前橋アーケード街といえば、そこから電車で山へ一時間ほどの田舎に住んでいた僕にとっては憧れの場所だった。東京なんて遠いしお金ないし怖くて行けない。だが、前橋なら行ける。

中学生の頃は高崎にもあまりパッとしたものがなくて、たまの休みに電車で前橋に行っては、駅からやや離れた場所にあるアーケード街に行き、特に何を買うということでもないのだけど、大きな本屋に行ったり、何かを買い食いしたり、ぶらぶら歩いたりした。

その後、2000年頃(前後はわからないがかなり長い間)は他の地方都市と同様にアーケード街は明るさを失った。買い物は郊外のショッピングモール。商店の人たちも年をとったのだと思う。僕に限らず前橋に遊びに行くなどという声は聞かないようになり、友人に連れられ飲みに行っても寂しい町という印象があった。

前橋アーケード街が賑わってきたのはいつからなのだろうか。眼鏡ブランドのJINSが古いホテルを豪華なアートホテル「白井屋ホテル」に変えて、おしゃれな建築でパスタ、どらやきなどの店が並び、無印良品も入ってきて、古い建物に居抜きで食べ物屋が入ったりビール醸造所が入ったり、小さな本屋が入ったり、古い建物を壊して新しい建物ができたりしている。

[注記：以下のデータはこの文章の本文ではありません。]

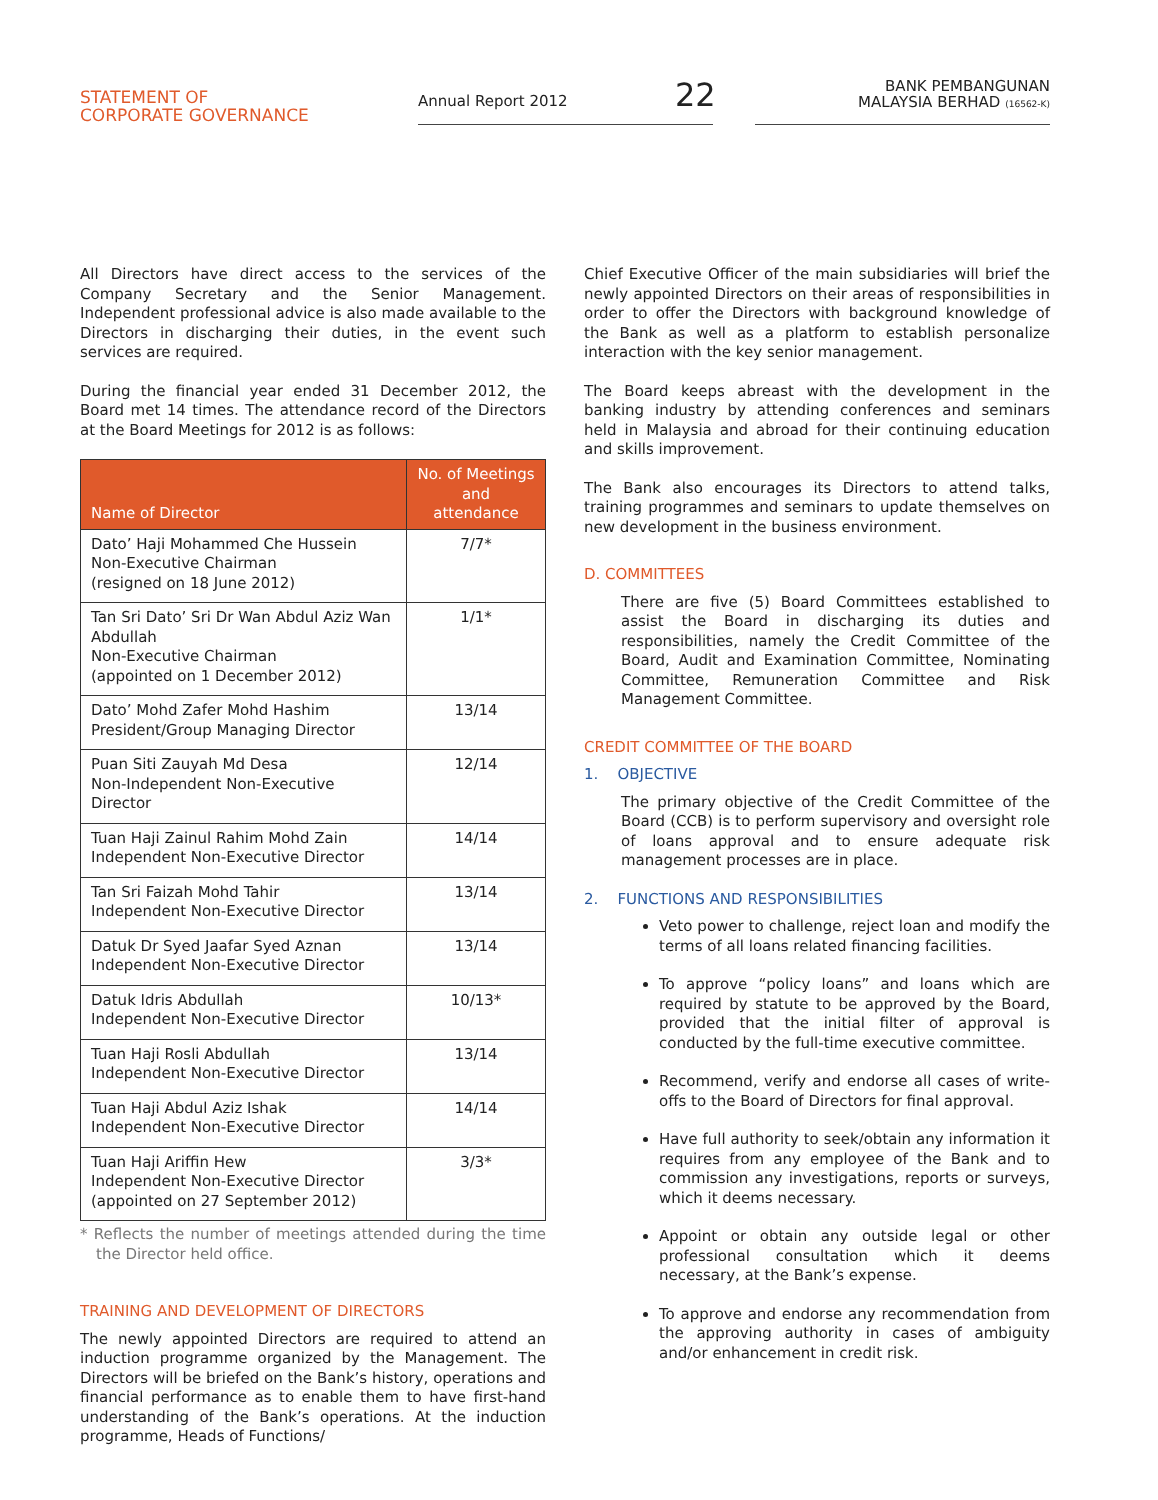STATEMENT OF
CORPORATE GOVERNANCE
Annual Report 2012 22
BANK PEMBANGUNAN
MALAYSIA BERHAD (16562-K)
All Directors have direct access to the services of the Company Secretary and the Senior Management. Independent professional advice is also made available to the Directors in discharging their duties, in the event such services are required.
During the financial year ended 31 December 2012, the Board met 14 times. The attendance record of the Directors at the Board Meetings for 2012 is as follows:
| Name of Director | No. of Meetings and attendance |
| --- | --- |
| Dato’ Haji Mohammed Che Hussein Non-Executive Chairman (resigned on 18 June 2012) | 7/7* |
| Tan Sri Dato’ Sri Dr Wan Abdul Aziz Wan Abdullah Non-Executive Chairman (appointed on 1 December 2012) | 1/1* |
| Dato’ Mohd Zafer Mohd Hashim President/Group Managing Director | 13/14 |
| Puan Siti Zauyah Md Desa Non-Independent Non-Executive Director | 12/14 |
| Tuan Haji Zainul Rahim Mohd Zain Independent Non-Executive Director | 14/14 |
| Tan Sri Faizah Mohd Tahir Independent Non-Executive Director | 13/14 |
| Datuk Dr Syed Jaafar Syed Aznan Independent Non-Executive Director | 13/14 |
| Datuk Idris Abdullah Independent Non-Executive Director | 10/13* |
| Tuan Haji Rosli Abdullah Independent Non-Executive Director | 13/14 |
| Tuan Haji Abdul Aziz Ishak Independent Non-Executive Director | 14/14 |
| Tuan Haji Ariffin Hew Independent Non-Executive Director (appointed on 27 September 2012) | 3/3* |
* Reflects the number of meetings attended during the time the Director held office.
TRAINING AND DEVELOPMENT OF DIRECTORS
The newly appointed Directors are required to attend an induction programme organized by the Management. The Directors will be briefed on the Bank’s history, operations and financial performance as to enable them to have first-hand understanding of the Bank’s operations. At the induction programme, Heads of Functions/
Chief Executive Officer of the main subsidiaries will brief the newly appointed Directors on their areas of responsibilities in order to offer the Directors with background knowledge of the Bank as well as a platform to establish personalize interaction with the key senior management.
The Board keeps abreast with the development in the banking industry by attending conferences and seminars held in Malaysia and abroad for their continuing education and skills improvement.
The Bank also encourages its Directors to attend talks, training programmes and seminars to update themselves on new development in the business environment.
D. COMMITTEES
There are five (5) Board Committees established to assist the Board in discharging its duties and responsibilities, namely the Credit Committee of the Board, Audit and Examination Committee, Nominating Committee, Remuneration Committee and Risk Management Committee.
CREDIT COMMITTEE OF THE BOARD
1. OBJECTIVE
The primary objective of the Credit Committee of the Board (CCB) is to perform supervisory and oversight role of loans approval and to ensure adequate risk management processes are in place.
2. FUNCTIONS AND RESPONSIBILITIES
Veto power to challenge, reject loan and modify the terms of all loans related financing facilities.
To approve “policy loans” and loans which are required by statute to be approved by the Board, provided that the initial filter of approval is conducted by the full-time executive committee.
Recommend, verify and endorse all cases of write-offs to the Board of Directors for final approval.
Have full authority to seek/obtain any information it requires from any employee of the Bank and to commission any investigations, reports or surveys, which it deems necessary.
Appoint or obtain any outside legal or other professional consultation which it deems necessary, at the Bank’s expense.
To approve and endorse any recommendation from the approving authority in cases of ambiguity and/or enhancement in credit risk.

多分、商いはやめてもずっと住居として暮らしていた方達が家を手放すタイミングだったのかもしれない。また、一部が賑わうと、いい意味でそれに乗っかって誰かが商いを始める。郊外でぽつんと店を出すくらいなら、人が歩くようになったアーケード街でやろうと思うんじゃないだろうか。

アーケード街にも北と南があって。前橋中央通り商店街(南)はおしゃれな店が並び常に明るい感じがする。一方の弁天通り(北)は、古い屋根の影響なのか薄暗く、通好みの店が並んでいる。先日、映画監督のトークが行われたのは弁天通りの道端で、近くでは若者から中年までが楽しそうに酒を飲んでいた。明るすぎず、でも暗すぎでもなくなった弁天通りが体に合うのだと思う。